• What to produce:
Please answer from the book summary: where does the order of monks in Belgium assign Corrigan to work and live?

• Text excerpt:
####################
The book begins with a prologue that describes a tightrope walker crossing between the twin towers of the World Trade Center. It is set in 1974, long before the towers were destroyed on 9/11. 

 

In the first chapter, the scene shifts to Dublin, Ireland. There, two brothers, John Andrew Corrigan, called Corrigan, and Ciaran, live with their mother. Their father abandoned the family years ago. After their mother’s death, Corrigan begins studying for the priesthood. He eventually drops out of the seminary and instead joins an order of monks in Belgium. The Order assigns him to work and live in New York City. 

 

Corrigan’s brother, Ciaran, is wounded in an IRA bombing in Dublin and decides to join his brother in America. He arrives in New York to find Corrigan living in a housing project in the South Bronx where his ministry centers on local prostitutes and the elderly in a nearby nursing home. Corrigan’s life is complicated by his growing affection for Adelita, a nurse at the nursing home, and his vows to God to live in poverty, chastity, and obedience.  The police round up Corrigan’s local prostitutes, and he goes to court with them. On the way back, he and Jazzlyn, one of the streetwalkers, are killed in a car crash.
####################
• Information provided:
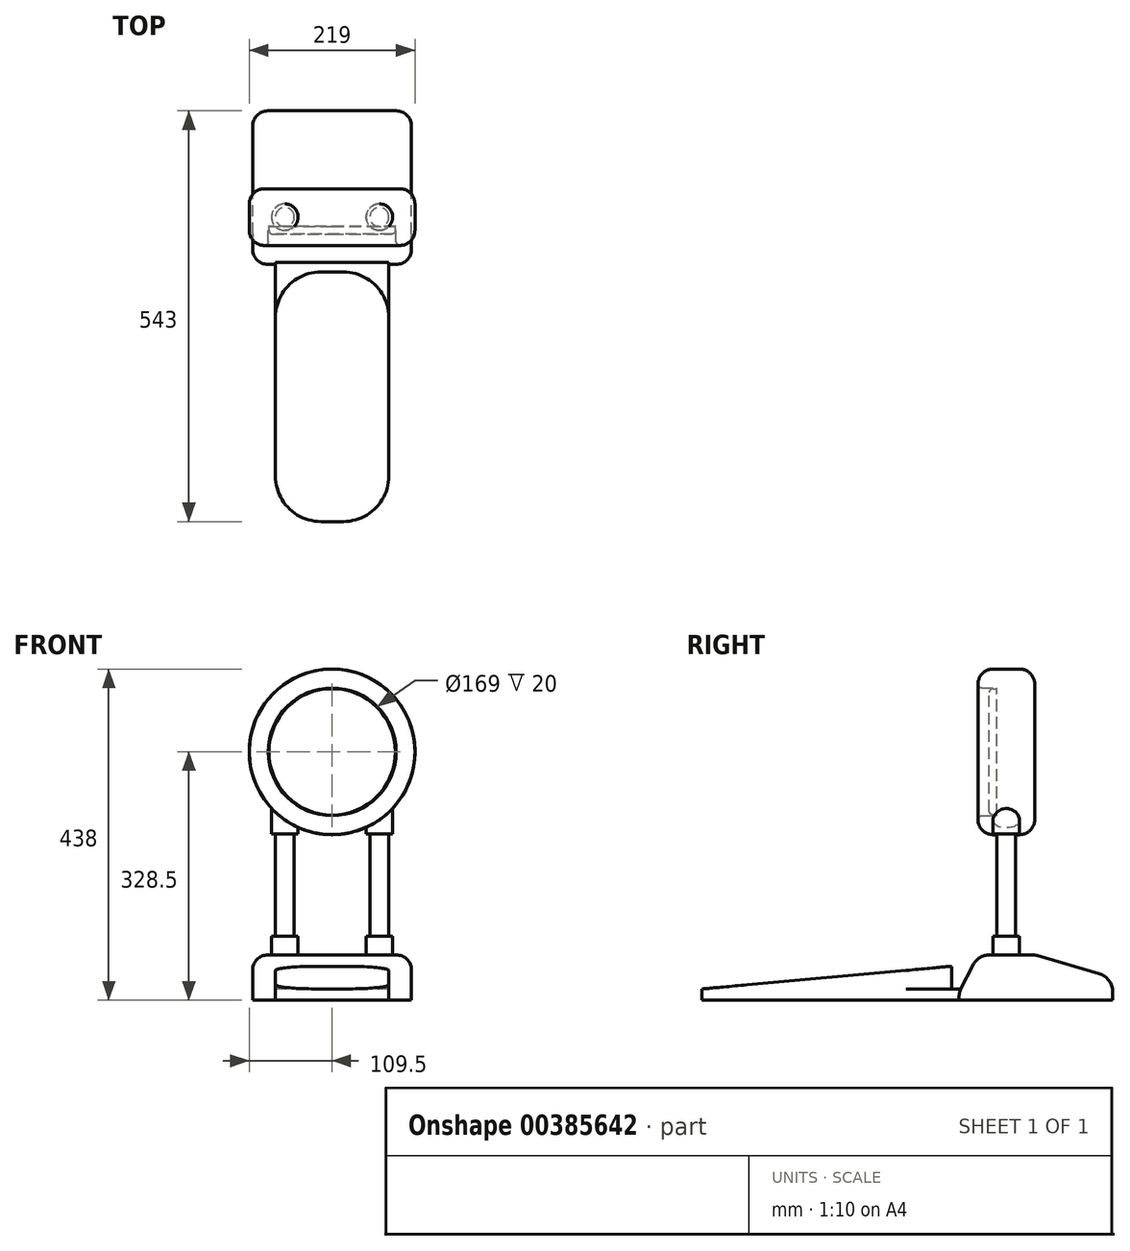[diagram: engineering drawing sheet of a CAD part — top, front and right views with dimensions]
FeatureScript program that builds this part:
####################
• Final result:
New York City.